I concetti di colpa e responsabilità perdono di significato all’aumentare delle dimensioni dell’evento a cui sono riferiti.
Un litigio? Dei malintesi? Intere esistenze?
Si allarga l’orizzonte e questi significati mano a mano, rimpiccioliscono.
Allora diventa una scelta, fatta più o meno consciamente, serbare rancore per un giorno passato, restare arrabbiati da un appuntamento mancato, piangere ancora e scegliere indietro.
Fin da bambina, il centro dei miei pensieri era la domanda: “Perché?”
Il motivo chiariva, tranquillizzava; identificarlo dava – ogni tanto – la possibilità di gestirlo, modificarlo. E, quando non riusciva, di odiarlo.
Senza prendersela con le persone.
Perché non posso? Perché i miei genitori non sono mai con me? Perché il nonno è morto? Perché a scuola non riesco a stare con gli altri? Perché ieri mi avete sgridato? Perché oggi mi avete sgridato per il contrario?
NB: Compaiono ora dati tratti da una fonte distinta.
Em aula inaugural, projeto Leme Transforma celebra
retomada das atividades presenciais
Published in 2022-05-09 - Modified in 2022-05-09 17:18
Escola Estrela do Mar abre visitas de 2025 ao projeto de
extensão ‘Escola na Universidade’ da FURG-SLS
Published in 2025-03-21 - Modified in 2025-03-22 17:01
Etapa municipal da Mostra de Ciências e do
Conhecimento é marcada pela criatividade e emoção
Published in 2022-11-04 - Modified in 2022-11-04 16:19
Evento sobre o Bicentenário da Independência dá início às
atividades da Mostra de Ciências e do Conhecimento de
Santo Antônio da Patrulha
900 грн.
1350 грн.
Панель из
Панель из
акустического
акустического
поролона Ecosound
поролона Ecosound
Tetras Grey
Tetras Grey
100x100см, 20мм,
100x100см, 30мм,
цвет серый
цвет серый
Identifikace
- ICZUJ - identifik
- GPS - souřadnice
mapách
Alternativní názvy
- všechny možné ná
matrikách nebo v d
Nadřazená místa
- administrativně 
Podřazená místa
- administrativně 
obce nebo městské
Perché sto sempre da sola.
A volte mi chiedo se essere stata una bambina precoce non mi abbia remato contro.
Crescendo, la rete di salvataggio dei perché mi si è stretta addosso: io ero l’orizzonte, e la fila di piccole domande un brulichìo di insetti impossibile da gestire, che mi camminavano sopra e entravano dentro. Tutti ce li hanno, ma non ci pensano sempre.
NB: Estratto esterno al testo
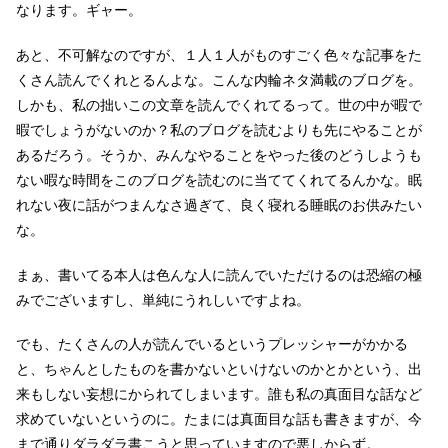
なります。ギャー。
あと、不可解なのですが、１人１人がものすごく色々な記事をた
くさん読んでくれとるんよな。こんな内輪ネタ満載のブログを。
しかも、私の拙いこの文章を読んでくれてるって。世の中が暇で
暇でしょうがないのか？私のブログを読むよりも先にやることが
あるだろう。そうか、みんなやることをやった後のどうしようも
ない暇な時間をこのブログを読むのに当ててくれてるんかな。眠
れない夜に話がつまんなさ過ぎて、良く寝れる睡眠のお供みたい
な。
まぁ、書いてる本人は色んな人に読んでいただけるのは恐縮の極
みでございますし、単純にうれしいですよね。
でも、たくさんの人が読んでいるというプレッシャーがかかる
と、ちゃんとしたものを書かないといけないのかとかという、出
来もしない妄想にかられてしまいます。誰も私の真面目な話など
求めていないというのに。たまには真面目な話も書きますが、今
まで通りダラダラ書こうと思っていますので悪しからず。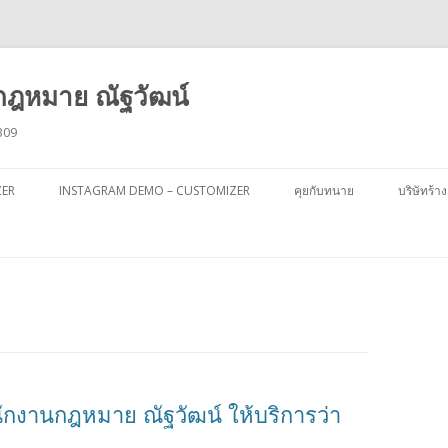
ฎหมาย ณัฐวัฒน์
309
ข้าม
ไป
ZER
INSTAGRAM DEMO – CUSTOMIZER
คุยกับทนาย
บริษัทร้าง
ยัง
เนื้อหา
ักงานกฎหมาย ณัฐวัฒน์ ให้บริการว่า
Perché la mia vita è stata quel che è stata, fino adesso? E che importanza ha, in termini di responsabilità?
Senza che me ne accorgessi, la miriade di bestioline ha preso la forma di un giudice implacabile, e gira e rigira, il colpevole ero sempre io.
Il fatto che la vita sia un processo non deve voler dire a ogni passo una sentenza.
Guarda quanto fotte il cervello dei bambini, la semantica.